- [PROBLEMS TO SOLVE]
**1)** Rewrite everything in the Go memory passage from "Base Example" down to "s := make([]byte, 100000000)", changing "bigBytes" to "allocBytes".
**2)** Extend the passage on Go memory allocation beyond its last line.

START PASSAGE GIVEN

Think about more performant algorithms or data structures.
There may also be simpler solutions.
Take a pragmatic look at your code.
Base Example
Let’s begin with a simple program written using Go 1.9.2…
package main
import (
"log"
)
// bigBytes allocates 100 megabytes
func bigBytes() *[]byte {
s := make([]byte, 100000000)
return &s
}
func main() {
for i := 0; i < 10; i++ {
s := bigBytes()
if s == nil {
log.Println("oh noes")
}
}
}
Running this program can take ~0.2 seconds to execute.
So this isn’t a slow program, we’re just using it as a base to measure memory consumption.
ReadMemStats
The easiest way to look what our application is doing with regards to memory allocation is by utilising the MemStats
from the runtime
package.
In the following snippet we modify the main
function to print out specific memory statistics.
func main() {
var mem runtime.MemStats
fmt.Println("memory baseline...")
runtime.ReadMemStats(&mem)
log.Println(mem.Alloc)
log.Println(mem.TotalAlloc)
log.Println(mem.HeapAlloc)
log.Println(mem.HeapSys)
for i := 0; i < 10; i++ {
s := bigBytes()
if s == nil {
log.Println("oh noes")
}
}
fmt.Println("memory comparison...")
runtime.ReadMemStats(&mem)

END PASSAGE GIVEN
START DATASET ENTRIES

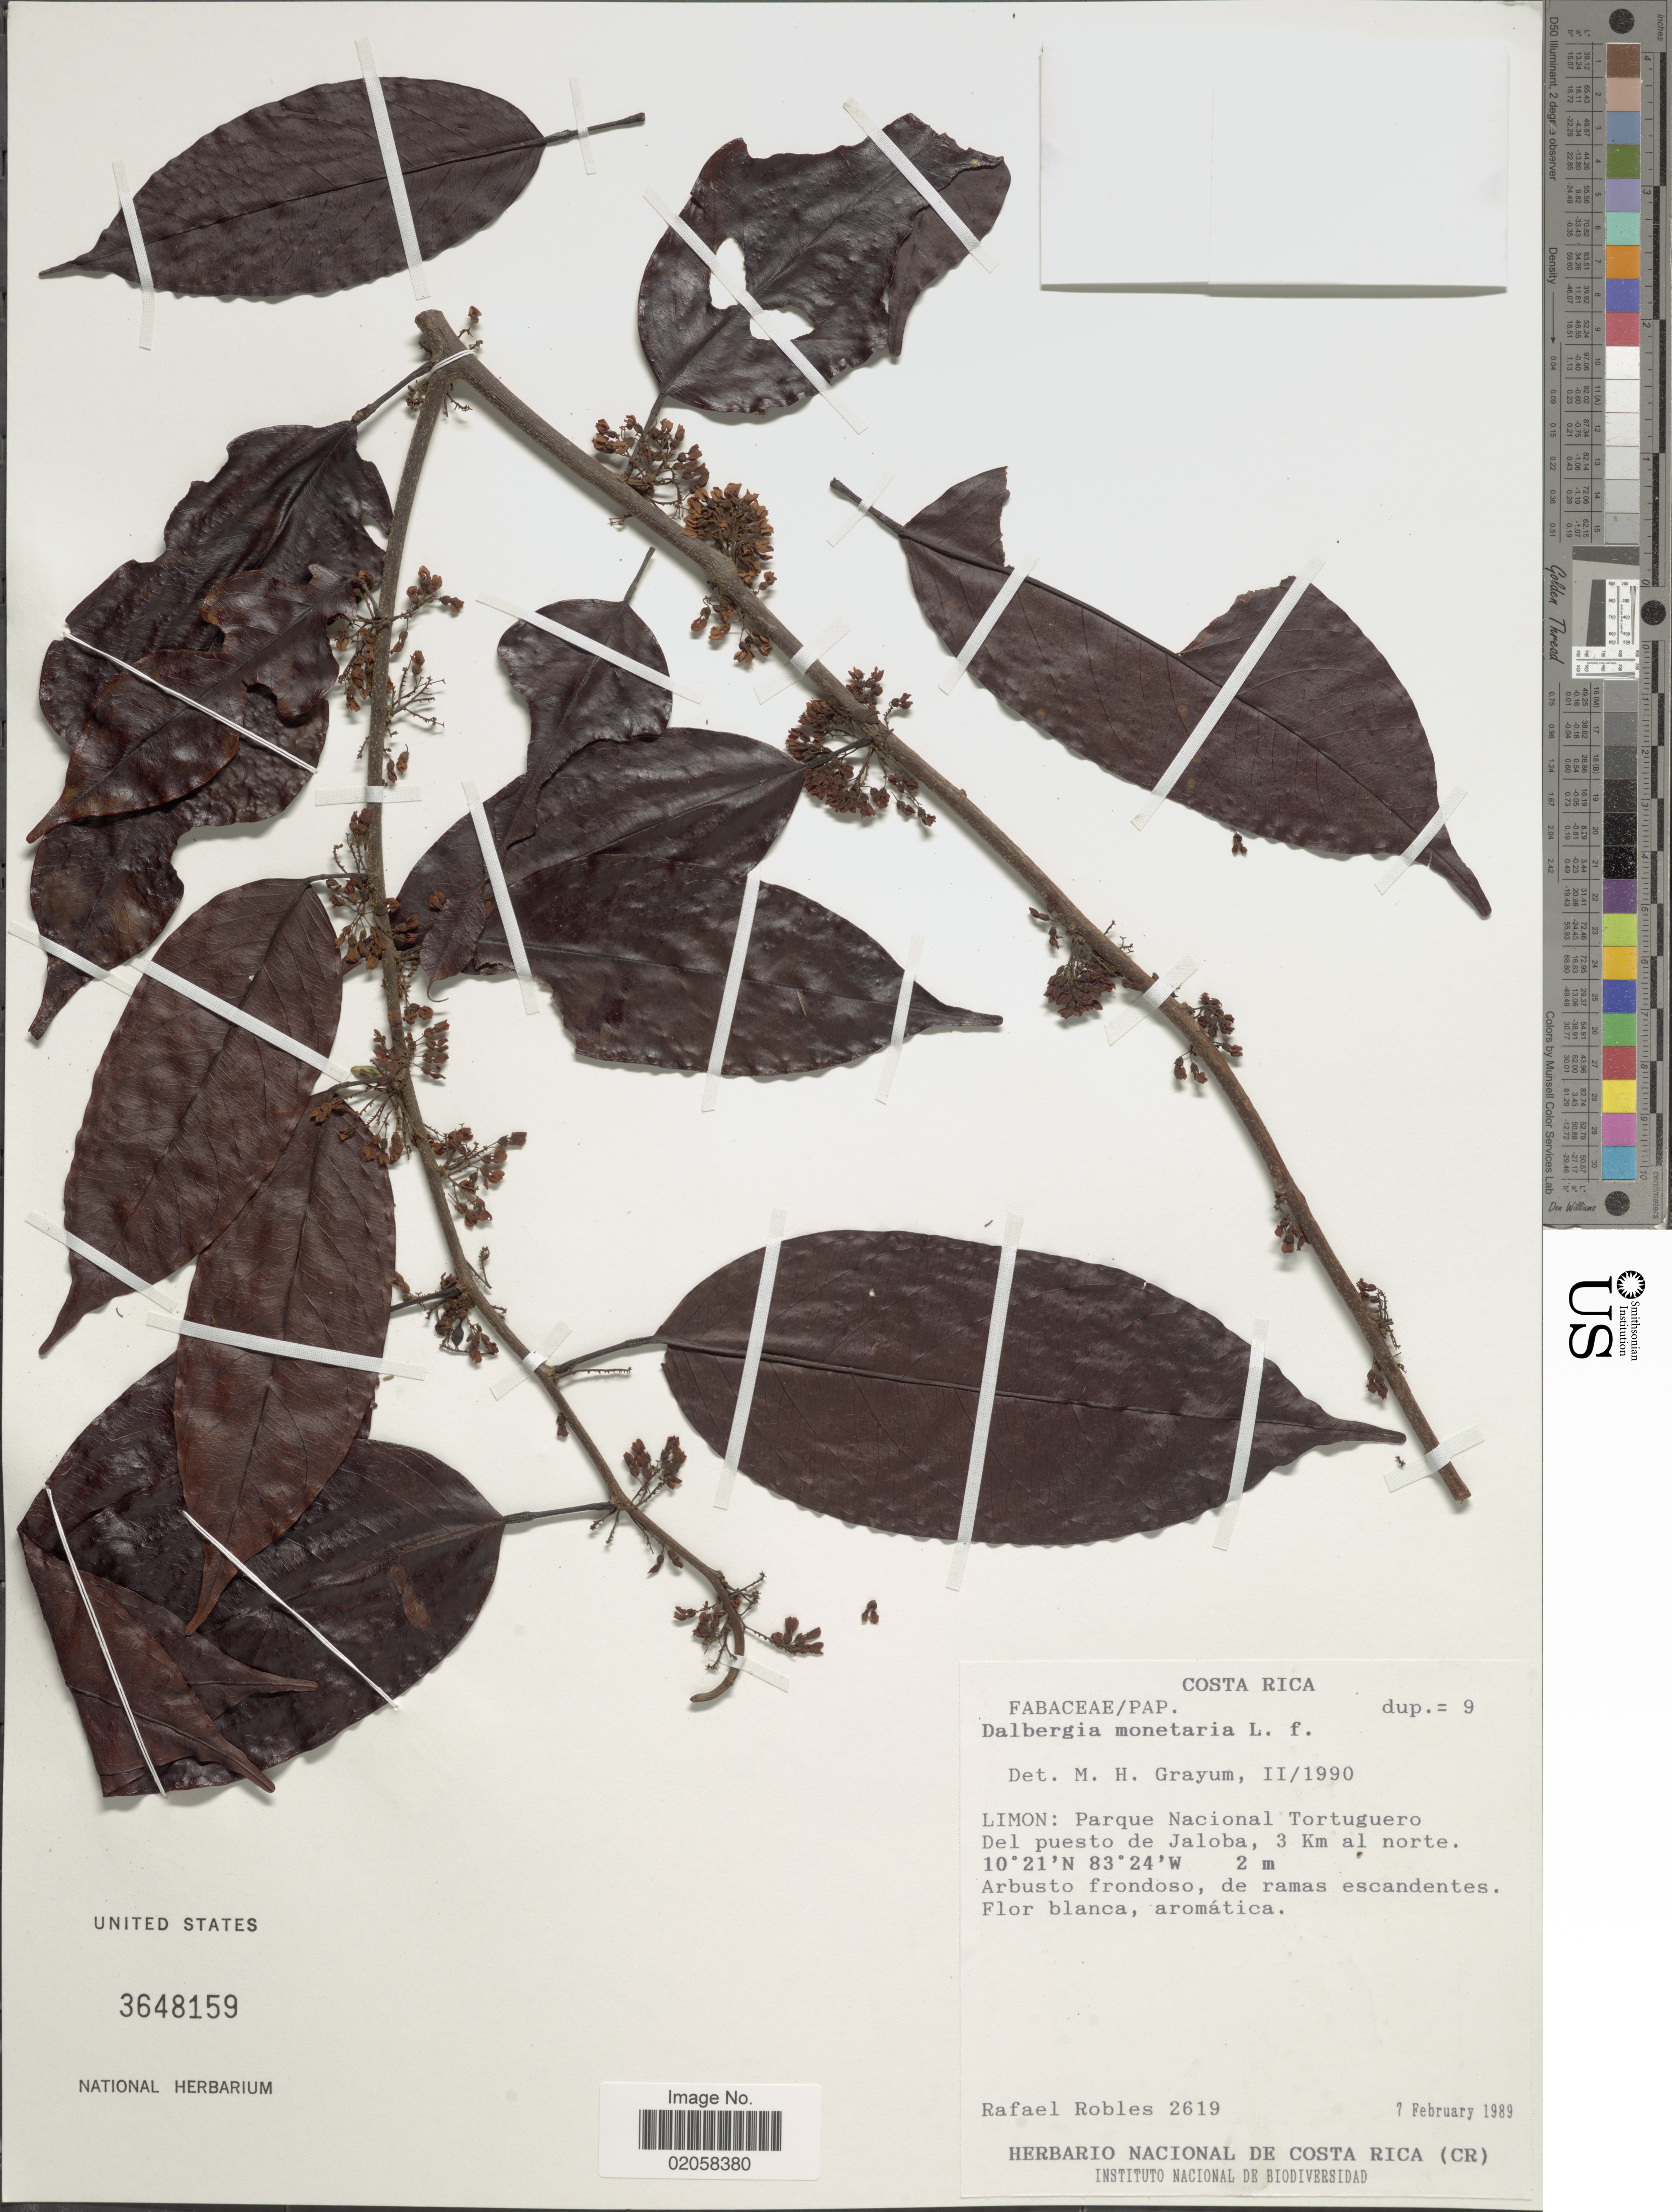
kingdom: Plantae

END DATASET ENTRIES
START DATASET ENTRIES

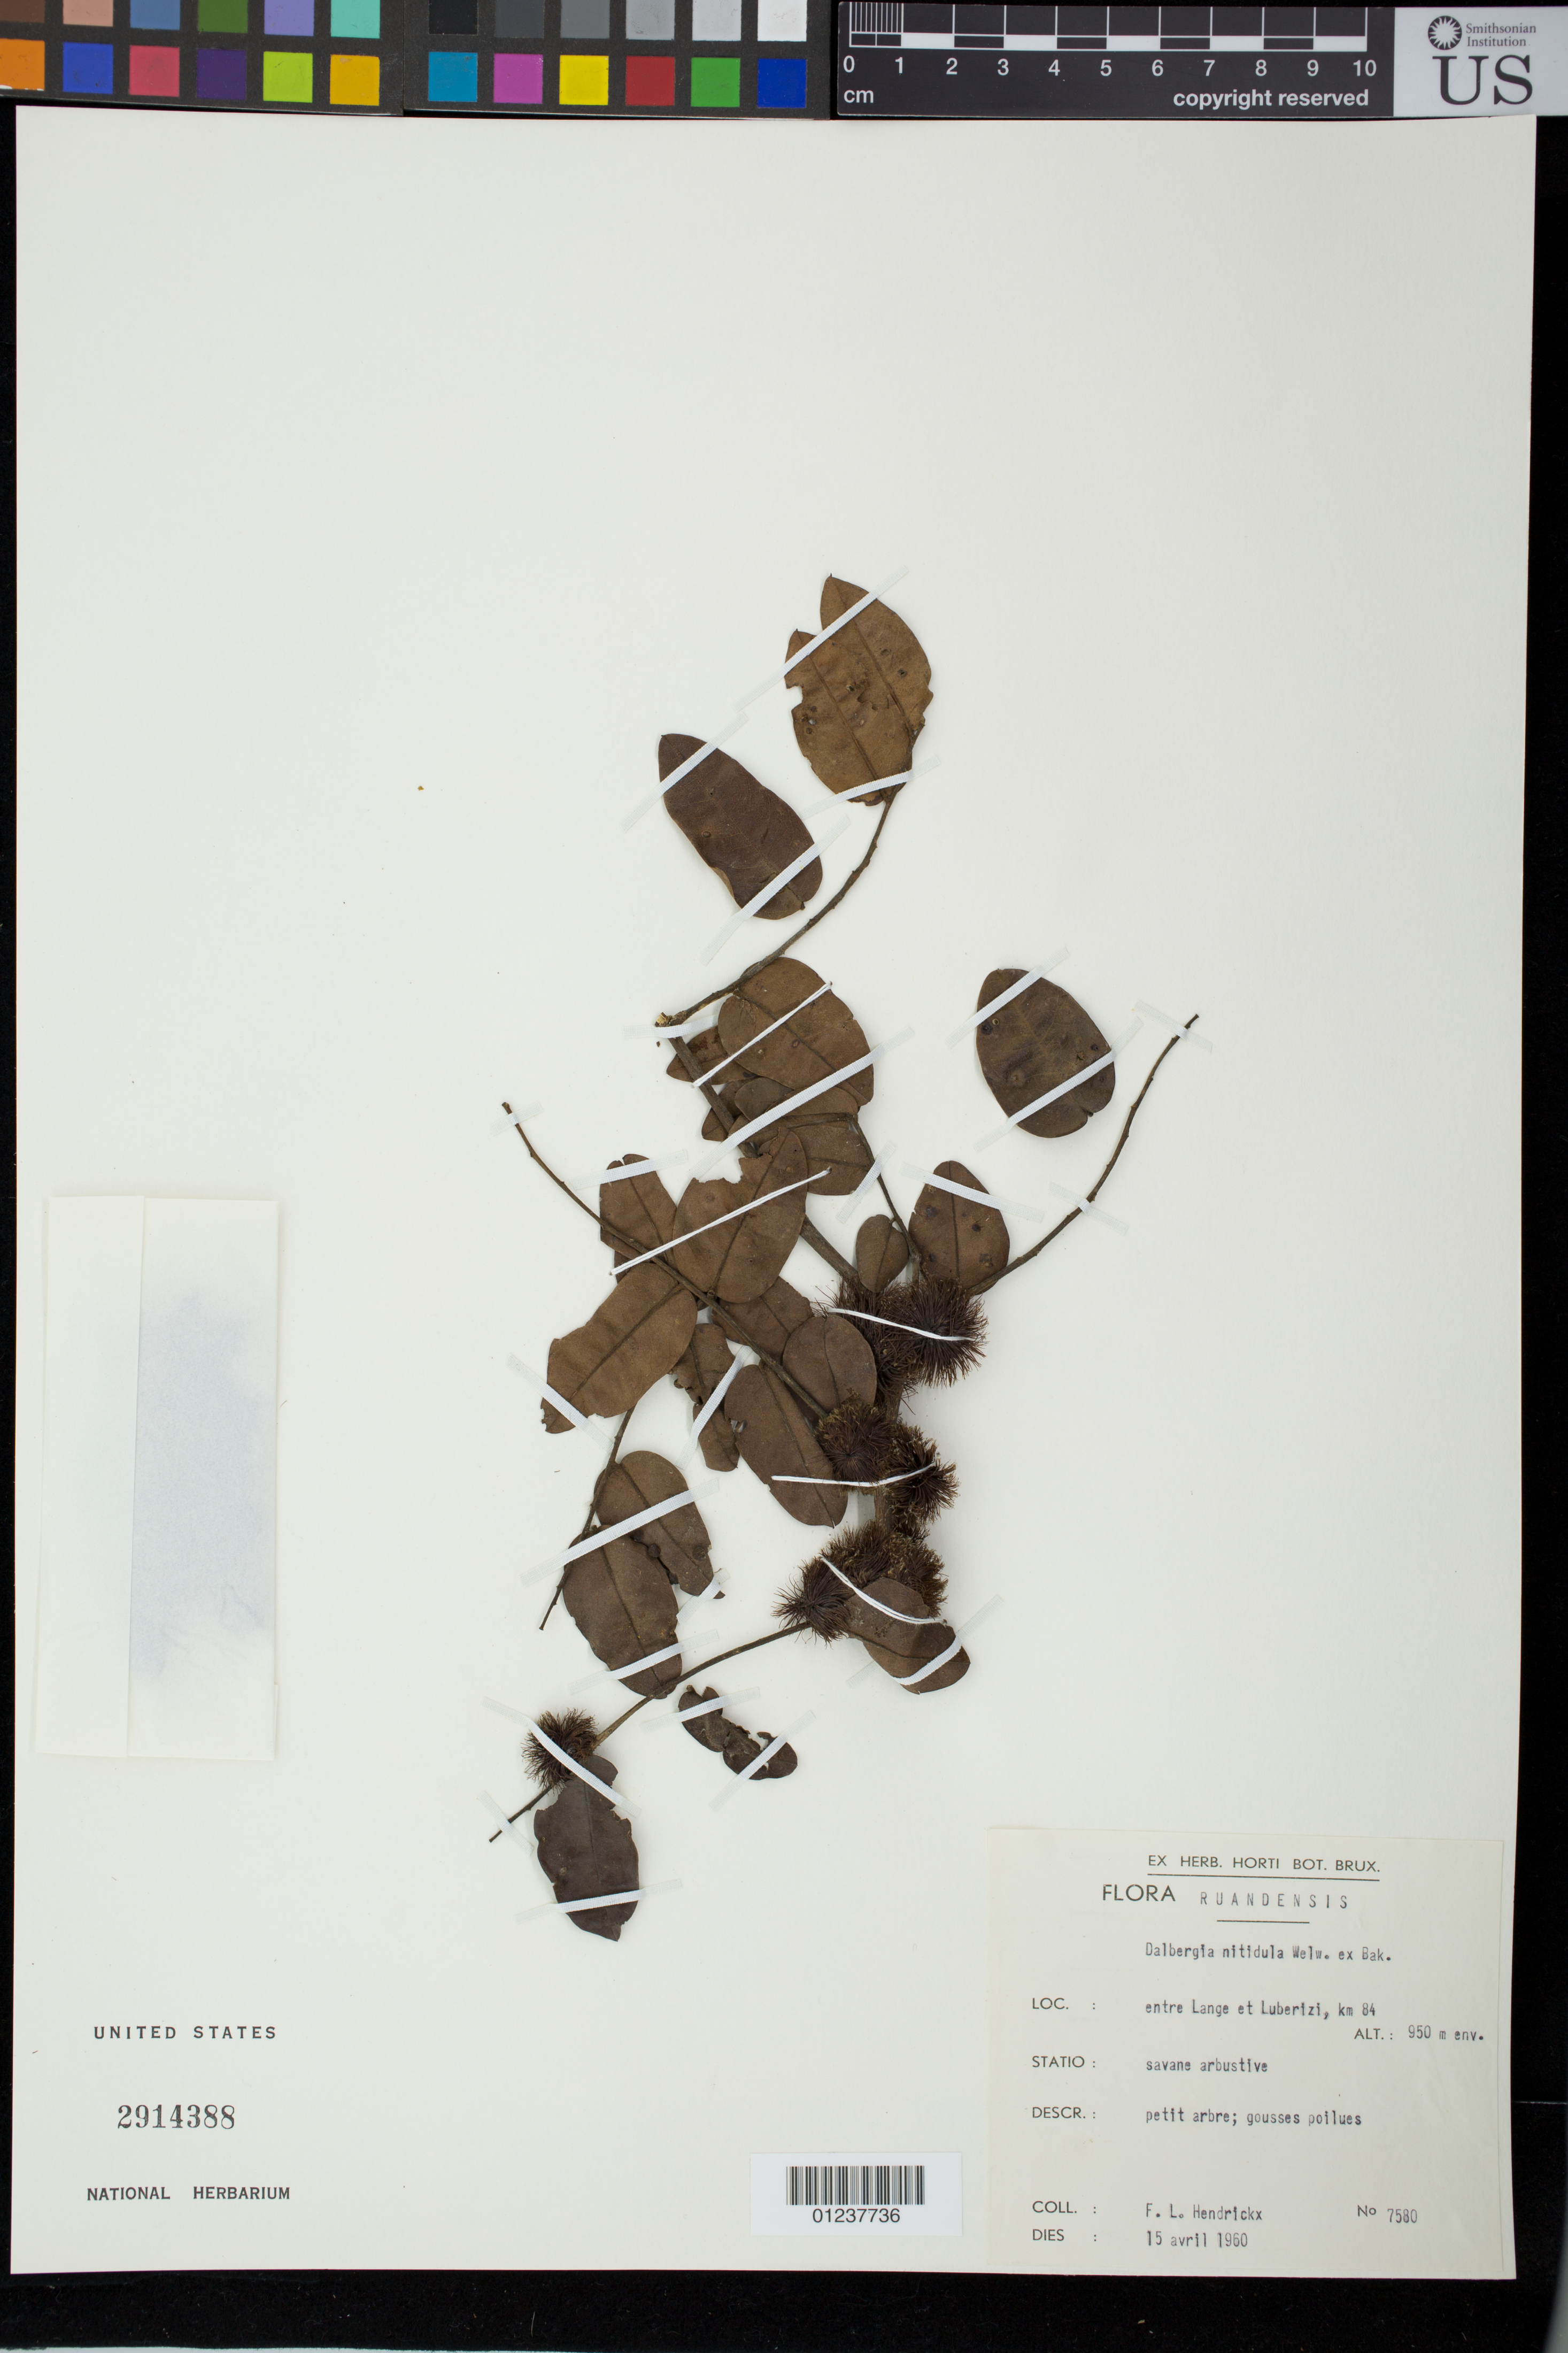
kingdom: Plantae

END DATASET ENTRIES

- [ANSWERS TO THE EXERCISES]
**1)**
Base Example
Let’s begin with a simple program written using Go 1.9.2…
package main
import (
"log"
)
// allocBytes allocates 100 megabytes
func allocBytes() *[]byte {
s := make([]byte, 100000000)

**2)**
log.Println(mem.Alloc)
log.Println(mem.TotalAlloc)
log.Println(mem.HeapAlloc)
log.Println(mem.HeapSys)
}
If I run this program I’ll see the following output:
memory baseline…
2017/10/29 08:51:56 56480
2017/10/29 08:51:56 56480
2017/10/29 08:51:56 56480
2017/10/29 08:51:56 786432
memory comparison...
2017/10/29 08:51:56 200074312
2017/10/29 08:51:56 1000144520
2017/10/29 08:51:56 200074312
2017/10/29 08:51:56 200704000
So we can see the difference between what the go application was using at the point in time that the main
function started and when it finished (after allocating a lot of memory via the bigBytes
function). The two items we’re most interested in are TotalAlloc
and HeapAlloc
.
The total allocations shows us the total amount of memory accumulated (this value doesn’t decrease as memory is freed). Whereas the heap allocations indicate the amount of memory at the point in time when the snapshot was taken, and it can include both reachable and unreachable objects (e.g. objects the garbage collector hasn’t freed yet). So it’s important to realise that the amount of memory ‘in use’ could have dropped after the snapshot was taken.
Take a look at the MemStats docs for more properties (inc. Mallocs
or Frees
).
Pprof
Pprof is a tool for visualization and analysis of profiling data.
It’s useful for identifying where your application is spending its time (CPU and memory).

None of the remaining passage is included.